When the remote branch is deleted, cleanup.yml should remove the prefix and the preview hostname should return 404. The repo README has a manual checklist to repeat the full open → verify → delete branch → verify cleanup flow.
CI/CD flow
Platform repo workflows (same repository):
| Workflow | Role |
|---|---|
deploy-infra.yml | CDK deploy when infra changes |
deploy-app.yml | Reusable build + sync + invalidate + PR comment |
cleanup-branch.yml | Reusable delete prefix for one app/branch |
invalidate-app.yml | Manual cache bust |
validate-infra.yml | Typecheck, tests, synth on PRs |
Apps need pnpm, AWS_AUTH_ROLE (OIDC), and permissions: id-token: write.
S3 layout (mental model)
Each app should deploy its own 404.html at the app root (/{app}/404.html) when possible, plus per-branch copies for SPA routing.
Caching
- HTML and “extensionless” paths use a short CloudFront cache policy (~5 minutes at the edge).
- Common static extensions (
.js,.css,.png, …) use CachingOptimized behaviors. - Freshness on deploy comes from shared workflows: after
s3 sync,deploy-app.ymlinvalidates/{app}/{branch}/*and/{app}/404.html. Feature-branch previews update per push, not by waiting for TTL expiry. aws s3 syncdoes not set objectCache-Controlmetadata — and apps do not need to. Invalidation is the platform contract for cache busting.- Edge TTL policies only matter between deploys (e.g. manual S3 uploads that skip CI).

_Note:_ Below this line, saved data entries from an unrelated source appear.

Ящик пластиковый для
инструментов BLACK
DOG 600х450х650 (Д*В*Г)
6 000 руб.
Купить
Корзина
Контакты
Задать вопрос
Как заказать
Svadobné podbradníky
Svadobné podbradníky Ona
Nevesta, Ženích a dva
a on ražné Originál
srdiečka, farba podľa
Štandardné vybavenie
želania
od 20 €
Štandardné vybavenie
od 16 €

How this compares to my older hosting article
This platform is a direct descendant of Simple static web hosting AWS infrastructure with protected Dev environment (2023). Same building blocks — S3 origin, CloudFront, Route53, GitHub Actions — different tenancy and access model.

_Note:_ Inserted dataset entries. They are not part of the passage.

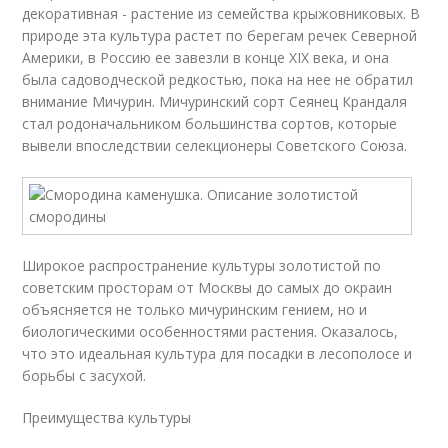
декоративная - растение из семейства крыжовниковых. В
природе эта культура растет по берегам речек Северной
Америки, в Россию ее завезли в конце XIX века, и она
была садоводческой редкостью, пока на нее не обратил
внимание Мичурин. Мичуринский сорт Сеянец Крандаля
стал родоначальником большинства сортов, которые
вывели впоследствии селекционеры Советского Союза.
Широкое распространение культуры золотистой по
советским просторам от Москвы до самых до окраин
объясняется не только мичуринским гением, но и
биологическими особенностями растения. Оказалось,
что это идеальная культура для посадки в лесополосе и
борьбы с засухой.
Преимущества культуры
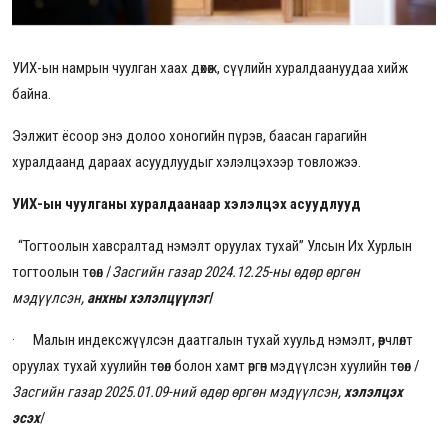
УИХ-ын намрын чуулган хаах дөхөж, сүүлийн хуралдаануудаа хийж
байна.
Ээлжит ёсоор энэ долоо хоногийн пүрэв, баасан гарагийн
хуралдаанд дараах асуудлуудыг хэлэлцэхээр товложээ.
УИХ-ын чуулганы хуралдаанаар хэлэлцэх асуудлууд
“Тогтоолын хавсралтад нэмэлт оруулах тухай” Улсын Их Хурлын
тогтоолын төсөл
/
Засгийн газар 2024.12.25-ны өдөр өргөн
мэдүүлсэн,
анхны хэлэлцүүлэг
/
·
Малын индексжүүлсэн даатгалын тухай хуульд нэмэлт, өөрчлөлт
оруулах тухай хуулийн төсөл болон хамт өргөн мэдүүлсэн хуулийн төсөл
/
Засгийн газар 2025.01.09-ний өдөр өргөн мэдүүлсэн,
хэлэлцэх
эсэх
/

| Topic | Older simple hosting | This platform |
|---|---|---|
| Apps | One site, path-based branches on dev host (dev.example.com/{branch}/) | Many apps, subdomain per app ({app}.demo..., {app}--{branch}.dev.demo...) |
| Dev access | WAF IP allowlist on a separate dev distribution | Public preview URLs on *.dev... (shareable demo links) |
| Distributions | Two (prod + dev) | One (subdomain routing via CloudFront Function) |
| App repos | Same repo as infra; manual or monolithic CI | Separate repos + reusable workflow_call workflows |
| Browser routing | Hash/query routing only in the original scope; SPA routing listed as a future need | Closest 404.html resolver + per-branch SPA fallback |
| Best when | One product, confidential WIP, office/VPN IP ranges | Many small static demos, agents, “here’s your link” iteration |
The older design is still the right call when you need a private dev environment behind a firewall. This platform trades that for many public previews and minimal ceremony per new demo — closer to the “additional requirements” I sketched at the end of the 2023 article, without turning every experiment into its own CloudFront distribution.
Tech stack
- AWS CDK (TypeScript) — bucket, OAC, CloudFront, ACM, Route53, Lambda@Edge, SSM params
- CloudFront Function — subdomain → URI rewrite
- GitHub Actions — OIDC,
mise, reusable workflows - Node 24 + pnpm — aligned across platform and app repos
Full specification (kept in sync with code): docs/SPEC.md.
Adding your own app
- Create a static app repo with
pnpm buildoutput (e.g.dist/). - Pick an
app-slug(lowercase, hyphens, no--). - Copy
deploy.ymland optionalcleanup.ymlfrom the demo app. - Set
AWS_AUTH_ROLEand ensure OIDC trust on the shared IAM role. - Push to
mainfor production; open a PR for a preview URL.
The platform repo includes a create-demo-app skill/script to scaffold a new consumer repo.
Conclusion
The original ask was not “build a PaaS.” It was: let people (and agents) draft ideas, get a link, and iterate — without a deployment lecture.
This platform is the smallest thing that fit: one bucket, one distribution, predictable URLs, thin app repos, and branch previews that work the same way for every static app. Demo apps inside the CDK package prove routing; the external hosting-demo repo proves real consumers can plug in with a few lines of YAML.
If you are in the same situation — many small front ends, AI-assisted workflows, and a need to share progress as a URL — a shared subdomain router on CloudFront is a solid fit. Just keep the scope static, invest in sanitization and cleanup early, and accept that anything needing a backend belongs somewhere else.